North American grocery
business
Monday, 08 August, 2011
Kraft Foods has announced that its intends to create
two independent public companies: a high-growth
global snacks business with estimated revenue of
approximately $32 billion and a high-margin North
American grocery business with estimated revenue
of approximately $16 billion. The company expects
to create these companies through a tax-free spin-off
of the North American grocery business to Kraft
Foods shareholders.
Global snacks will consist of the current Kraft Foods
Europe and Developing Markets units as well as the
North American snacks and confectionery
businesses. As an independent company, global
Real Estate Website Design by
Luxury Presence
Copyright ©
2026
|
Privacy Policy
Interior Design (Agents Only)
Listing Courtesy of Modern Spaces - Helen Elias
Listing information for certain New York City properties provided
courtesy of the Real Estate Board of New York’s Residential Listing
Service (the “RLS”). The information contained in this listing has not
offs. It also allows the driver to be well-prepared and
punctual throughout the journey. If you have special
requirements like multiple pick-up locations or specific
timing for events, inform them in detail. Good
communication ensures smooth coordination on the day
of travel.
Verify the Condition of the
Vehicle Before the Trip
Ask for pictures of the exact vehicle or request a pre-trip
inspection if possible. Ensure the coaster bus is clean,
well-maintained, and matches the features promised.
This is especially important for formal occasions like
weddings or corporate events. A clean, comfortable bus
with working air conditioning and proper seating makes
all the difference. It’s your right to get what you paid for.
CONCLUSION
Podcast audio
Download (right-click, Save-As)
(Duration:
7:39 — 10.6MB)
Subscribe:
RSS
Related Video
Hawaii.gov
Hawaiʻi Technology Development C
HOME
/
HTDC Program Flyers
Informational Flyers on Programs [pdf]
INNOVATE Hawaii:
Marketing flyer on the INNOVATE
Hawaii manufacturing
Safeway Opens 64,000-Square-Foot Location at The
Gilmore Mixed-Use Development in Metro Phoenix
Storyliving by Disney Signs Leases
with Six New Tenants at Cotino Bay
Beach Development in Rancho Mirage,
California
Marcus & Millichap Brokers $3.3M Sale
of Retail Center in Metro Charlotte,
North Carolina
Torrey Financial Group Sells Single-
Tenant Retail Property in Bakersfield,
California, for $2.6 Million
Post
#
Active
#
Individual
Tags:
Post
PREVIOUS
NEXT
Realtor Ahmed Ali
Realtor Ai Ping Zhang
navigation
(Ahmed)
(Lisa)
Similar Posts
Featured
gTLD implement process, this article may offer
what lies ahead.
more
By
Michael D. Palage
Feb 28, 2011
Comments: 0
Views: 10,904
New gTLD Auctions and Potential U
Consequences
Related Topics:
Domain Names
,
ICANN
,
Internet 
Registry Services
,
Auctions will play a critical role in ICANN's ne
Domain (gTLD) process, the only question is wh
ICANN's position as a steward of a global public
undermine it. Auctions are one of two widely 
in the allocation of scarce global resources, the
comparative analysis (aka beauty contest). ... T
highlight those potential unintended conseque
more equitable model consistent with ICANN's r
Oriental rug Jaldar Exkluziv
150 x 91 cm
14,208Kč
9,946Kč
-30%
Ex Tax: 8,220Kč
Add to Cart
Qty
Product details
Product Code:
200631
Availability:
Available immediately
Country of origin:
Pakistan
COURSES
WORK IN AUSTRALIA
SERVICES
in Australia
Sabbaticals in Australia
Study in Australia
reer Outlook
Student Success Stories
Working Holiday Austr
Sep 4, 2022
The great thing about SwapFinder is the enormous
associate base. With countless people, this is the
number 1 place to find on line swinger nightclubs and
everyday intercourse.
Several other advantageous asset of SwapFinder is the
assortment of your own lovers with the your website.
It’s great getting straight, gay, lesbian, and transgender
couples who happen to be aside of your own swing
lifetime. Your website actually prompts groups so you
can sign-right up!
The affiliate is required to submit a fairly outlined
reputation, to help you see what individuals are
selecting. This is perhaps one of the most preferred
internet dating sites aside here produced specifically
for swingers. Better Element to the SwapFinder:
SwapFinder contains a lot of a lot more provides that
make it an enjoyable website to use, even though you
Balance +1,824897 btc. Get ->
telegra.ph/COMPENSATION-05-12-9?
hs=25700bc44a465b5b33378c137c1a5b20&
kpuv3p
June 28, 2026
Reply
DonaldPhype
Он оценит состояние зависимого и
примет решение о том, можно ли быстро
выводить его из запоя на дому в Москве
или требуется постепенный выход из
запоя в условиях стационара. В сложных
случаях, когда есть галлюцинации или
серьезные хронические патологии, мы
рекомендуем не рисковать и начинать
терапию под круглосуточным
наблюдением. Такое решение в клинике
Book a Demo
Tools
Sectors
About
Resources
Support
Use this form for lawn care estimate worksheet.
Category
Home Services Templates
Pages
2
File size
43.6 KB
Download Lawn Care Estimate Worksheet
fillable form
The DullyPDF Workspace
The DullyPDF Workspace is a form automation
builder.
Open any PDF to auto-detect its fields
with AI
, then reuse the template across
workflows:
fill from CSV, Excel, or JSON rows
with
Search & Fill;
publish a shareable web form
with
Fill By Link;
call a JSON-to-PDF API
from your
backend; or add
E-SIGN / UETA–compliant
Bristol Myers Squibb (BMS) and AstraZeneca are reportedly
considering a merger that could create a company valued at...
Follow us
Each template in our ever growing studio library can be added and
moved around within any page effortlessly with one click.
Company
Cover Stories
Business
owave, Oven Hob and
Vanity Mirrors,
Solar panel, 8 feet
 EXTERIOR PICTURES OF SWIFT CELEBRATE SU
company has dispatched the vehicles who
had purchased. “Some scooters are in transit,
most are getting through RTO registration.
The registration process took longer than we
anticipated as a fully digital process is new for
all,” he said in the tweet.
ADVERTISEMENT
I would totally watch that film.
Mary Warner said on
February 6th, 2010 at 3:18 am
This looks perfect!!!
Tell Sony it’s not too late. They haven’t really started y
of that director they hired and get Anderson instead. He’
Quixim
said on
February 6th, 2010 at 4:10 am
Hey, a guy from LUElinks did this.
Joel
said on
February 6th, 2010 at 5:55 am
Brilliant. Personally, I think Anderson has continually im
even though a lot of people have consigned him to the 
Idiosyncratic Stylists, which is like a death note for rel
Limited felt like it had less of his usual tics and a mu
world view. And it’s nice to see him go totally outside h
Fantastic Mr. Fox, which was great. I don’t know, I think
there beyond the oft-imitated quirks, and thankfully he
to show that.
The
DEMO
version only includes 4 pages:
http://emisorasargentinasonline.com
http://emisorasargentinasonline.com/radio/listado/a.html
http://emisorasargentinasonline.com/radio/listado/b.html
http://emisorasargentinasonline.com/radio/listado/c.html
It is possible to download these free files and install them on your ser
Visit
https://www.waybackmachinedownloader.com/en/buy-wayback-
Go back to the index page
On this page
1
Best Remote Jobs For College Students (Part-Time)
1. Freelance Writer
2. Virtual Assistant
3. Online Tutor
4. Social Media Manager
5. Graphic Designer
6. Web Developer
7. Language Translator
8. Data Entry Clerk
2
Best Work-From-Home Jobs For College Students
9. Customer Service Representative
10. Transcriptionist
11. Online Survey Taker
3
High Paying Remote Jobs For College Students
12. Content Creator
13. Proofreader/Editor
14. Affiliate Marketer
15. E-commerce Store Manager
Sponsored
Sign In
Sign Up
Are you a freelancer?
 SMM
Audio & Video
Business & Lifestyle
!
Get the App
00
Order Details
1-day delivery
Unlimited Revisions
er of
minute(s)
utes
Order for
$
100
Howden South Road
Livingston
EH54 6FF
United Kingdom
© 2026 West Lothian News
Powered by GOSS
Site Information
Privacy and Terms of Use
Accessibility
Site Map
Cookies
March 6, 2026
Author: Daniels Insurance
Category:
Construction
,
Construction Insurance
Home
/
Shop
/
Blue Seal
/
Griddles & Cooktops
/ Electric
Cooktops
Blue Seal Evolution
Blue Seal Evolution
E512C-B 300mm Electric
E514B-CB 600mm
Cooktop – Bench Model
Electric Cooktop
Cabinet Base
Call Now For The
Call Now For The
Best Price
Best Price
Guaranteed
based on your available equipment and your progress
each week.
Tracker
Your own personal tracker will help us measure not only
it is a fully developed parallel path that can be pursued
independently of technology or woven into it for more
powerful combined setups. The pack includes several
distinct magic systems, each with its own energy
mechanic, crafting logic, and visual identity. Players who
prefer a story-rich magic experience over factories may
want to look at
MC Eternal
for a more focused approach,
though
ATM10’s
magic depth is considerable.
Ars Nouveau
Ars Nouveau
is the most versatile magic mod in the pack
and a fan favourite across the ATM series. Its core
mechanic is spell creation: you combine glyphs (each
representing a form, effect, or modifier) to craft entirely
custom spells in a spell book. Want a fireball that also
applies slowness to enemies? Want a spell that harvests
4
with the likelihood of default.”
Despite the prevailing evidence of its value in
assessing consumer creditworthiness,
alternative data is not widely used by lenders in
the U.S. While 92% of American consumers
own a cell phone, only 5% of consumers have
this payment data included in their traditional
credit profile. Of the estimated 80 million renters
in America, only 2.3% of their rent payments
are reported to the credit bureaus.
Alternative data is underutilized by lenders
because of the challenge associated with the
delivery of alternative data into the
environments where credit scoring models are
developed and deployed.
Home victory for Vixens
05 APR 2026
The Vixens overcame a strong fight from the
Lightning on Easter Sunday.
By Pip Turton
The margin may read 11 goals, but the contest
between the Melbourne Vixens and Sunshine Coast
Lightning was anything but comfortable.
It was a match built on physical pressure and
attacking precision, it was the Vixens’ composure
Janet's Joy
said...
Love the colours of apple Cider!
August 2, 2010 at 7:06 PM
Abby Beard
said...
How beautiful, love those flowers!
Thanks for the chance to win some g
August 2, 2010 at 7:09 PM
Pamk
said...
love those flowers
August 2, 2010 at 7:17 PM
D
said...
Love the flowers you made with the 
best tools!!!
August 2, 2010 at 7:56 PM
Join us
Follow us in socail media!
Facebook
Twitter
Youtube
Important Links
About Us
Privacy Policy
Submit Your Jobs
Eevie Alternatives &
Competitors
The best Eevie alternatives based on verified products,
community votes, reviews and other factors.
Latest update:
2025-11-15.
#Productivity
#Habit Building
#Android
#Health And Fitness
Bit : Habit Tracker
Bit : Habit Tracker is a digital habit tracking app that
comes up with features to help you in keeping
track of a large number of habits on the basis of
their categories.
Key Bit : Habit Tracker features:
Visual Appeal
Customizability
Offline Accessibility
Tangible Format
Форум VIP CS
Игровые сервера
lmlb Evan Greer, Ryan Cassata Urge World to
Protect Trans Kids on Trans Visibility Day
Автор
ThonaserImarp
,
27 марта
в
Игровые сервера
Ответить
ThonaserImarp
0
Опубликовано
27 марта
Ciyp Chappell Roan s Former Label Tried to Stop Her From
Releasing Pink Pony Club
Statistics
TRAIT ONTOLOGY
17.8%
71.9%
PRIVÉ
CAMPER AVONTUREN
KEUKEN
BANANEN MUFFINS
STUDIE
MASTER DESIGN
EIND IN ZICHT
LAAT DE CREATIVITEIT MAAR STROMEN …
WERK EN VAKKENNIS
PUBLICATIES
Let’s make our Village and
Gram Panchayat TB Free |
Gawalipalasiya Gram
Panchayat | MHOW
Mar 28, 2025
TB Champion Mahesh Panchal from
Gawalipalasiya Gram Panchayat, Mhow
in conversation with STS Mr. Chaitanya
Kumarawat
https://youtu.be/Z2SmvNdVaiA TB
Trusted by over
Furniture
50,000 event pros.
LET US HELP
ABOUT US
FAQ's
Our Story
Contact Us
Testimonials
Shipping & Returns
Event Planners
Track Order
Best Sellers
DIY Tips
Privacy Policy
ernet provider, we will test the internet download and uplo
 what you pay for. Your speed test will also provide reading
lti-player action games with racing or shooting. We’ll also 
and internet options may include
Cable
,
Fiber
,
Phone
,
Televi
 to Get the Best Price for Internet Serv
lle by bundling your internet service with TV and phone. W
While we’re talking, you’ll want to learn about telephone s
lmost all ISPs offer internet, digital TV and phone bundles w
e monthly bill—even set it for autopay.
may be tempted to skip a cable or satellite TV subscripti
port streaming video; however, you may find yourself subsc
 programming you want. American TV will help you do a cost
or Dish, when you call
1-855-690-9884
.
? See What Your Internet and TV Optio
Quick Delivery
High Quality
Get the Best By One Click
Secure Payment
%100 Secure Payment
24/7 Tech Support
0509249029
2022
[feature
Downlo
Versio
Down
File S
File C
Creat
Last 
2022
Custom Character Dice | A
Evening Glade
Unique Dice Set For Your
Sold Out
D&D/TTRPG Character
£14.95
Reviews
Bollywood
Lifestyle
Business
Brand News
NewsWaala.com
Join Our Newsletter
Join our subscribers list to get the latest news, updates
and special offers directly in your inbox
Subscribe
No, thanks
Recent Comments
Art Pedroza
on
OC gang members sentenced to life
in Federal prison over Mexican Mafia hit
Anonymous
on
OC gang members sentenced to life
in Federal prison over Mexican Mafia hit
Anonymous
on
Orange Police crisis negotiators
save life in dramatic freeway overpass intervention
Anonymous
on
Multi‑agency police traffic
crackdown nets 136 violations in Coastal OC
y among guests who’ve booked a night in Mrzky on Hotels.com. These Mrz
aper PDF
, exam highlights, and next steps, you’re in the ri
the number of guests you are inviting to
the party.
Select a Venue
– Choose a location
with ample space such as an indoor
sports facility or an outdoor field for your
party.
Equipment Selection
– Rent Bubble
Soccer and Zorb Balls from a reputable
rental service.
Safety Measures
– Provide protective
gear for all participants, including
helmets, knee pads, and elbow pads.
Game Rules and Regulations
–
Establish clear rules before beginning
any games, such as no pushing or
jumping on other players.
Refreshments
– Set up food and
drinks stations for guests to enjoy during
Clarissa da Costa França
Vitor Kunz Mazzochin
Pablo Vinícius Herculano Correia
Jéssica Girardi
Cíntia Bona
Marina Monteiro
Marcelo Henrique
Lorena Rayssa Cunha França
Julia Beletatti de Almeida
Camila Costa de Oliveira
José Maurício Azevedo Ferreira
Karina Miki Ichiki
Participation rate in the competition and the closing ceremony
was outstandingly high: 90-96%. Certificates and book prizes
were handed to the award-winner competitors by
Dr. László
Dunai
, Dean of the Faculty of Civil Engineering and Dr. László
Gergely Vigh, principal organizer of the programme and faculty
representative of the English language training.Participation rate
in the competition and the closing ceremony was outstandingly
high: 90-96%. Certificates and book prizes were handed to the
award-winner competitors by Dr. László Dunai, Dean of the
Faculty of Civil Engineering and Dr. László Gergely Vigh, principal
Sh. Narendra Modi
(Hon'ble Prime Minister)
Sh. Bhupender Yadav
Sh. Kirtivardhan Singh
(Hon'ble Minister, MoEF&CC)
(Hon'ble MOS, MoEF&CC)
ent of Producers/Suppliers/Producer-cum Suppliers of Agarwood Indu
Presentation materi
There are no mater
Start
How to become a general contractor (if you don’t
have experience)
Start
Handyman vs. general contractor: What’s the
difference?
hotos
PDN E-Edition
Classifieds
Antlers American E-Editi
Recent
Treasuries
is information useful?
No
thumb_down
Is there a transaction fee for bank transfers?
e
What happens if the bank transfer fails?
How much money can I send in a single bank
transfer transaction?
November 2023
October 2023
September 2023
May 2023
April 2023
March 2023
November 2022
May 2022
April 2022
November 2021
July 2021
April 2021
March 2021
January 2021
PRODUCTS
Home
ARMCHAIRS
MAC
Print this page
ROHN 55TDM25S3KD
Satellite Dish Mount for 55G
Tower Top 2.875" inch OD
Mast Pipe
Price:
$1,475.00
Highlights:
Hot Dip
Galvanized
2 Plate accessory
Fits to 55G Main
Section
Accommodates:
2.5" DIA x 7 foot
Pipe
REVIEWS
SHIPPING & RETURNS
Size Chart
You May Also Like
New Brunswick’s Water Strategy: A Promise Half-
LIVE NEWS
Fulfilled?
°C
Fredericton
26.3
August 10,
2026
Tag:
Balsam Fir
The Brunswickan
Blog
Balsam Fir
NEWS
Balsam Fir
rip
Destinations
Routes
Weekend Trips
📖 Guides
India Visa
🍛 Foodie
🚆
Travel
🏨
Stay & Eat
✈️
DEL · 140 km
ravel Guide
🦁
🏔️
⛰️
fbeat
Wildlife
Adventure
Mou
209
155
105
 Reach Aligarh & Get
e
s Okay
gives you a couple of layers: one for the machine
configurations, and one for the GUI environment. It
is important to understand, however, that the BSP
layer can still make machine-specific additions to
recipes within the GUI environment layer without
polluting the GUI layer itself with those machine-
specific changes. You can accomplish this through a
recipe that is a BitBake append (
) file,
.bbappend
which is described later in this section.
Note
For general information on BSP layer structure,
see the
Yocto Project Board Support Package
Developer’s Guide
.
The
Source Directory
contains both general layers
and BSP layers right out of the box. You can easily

◆ **Work task**: Repeat only what lies between the first line of the data and the line containing "American grocery business with", both of those lines included, exactly as it stands.

◆ **Reply to the task**:
North American grocery
business
Monday, 08 August, 2011
Kraft Foods has announced that its intends to create
two independent public companies: a high-growth
global snacks business with estimated revenue of
approximately $32 billion and a high-margin North
American grocery business with estimated revenue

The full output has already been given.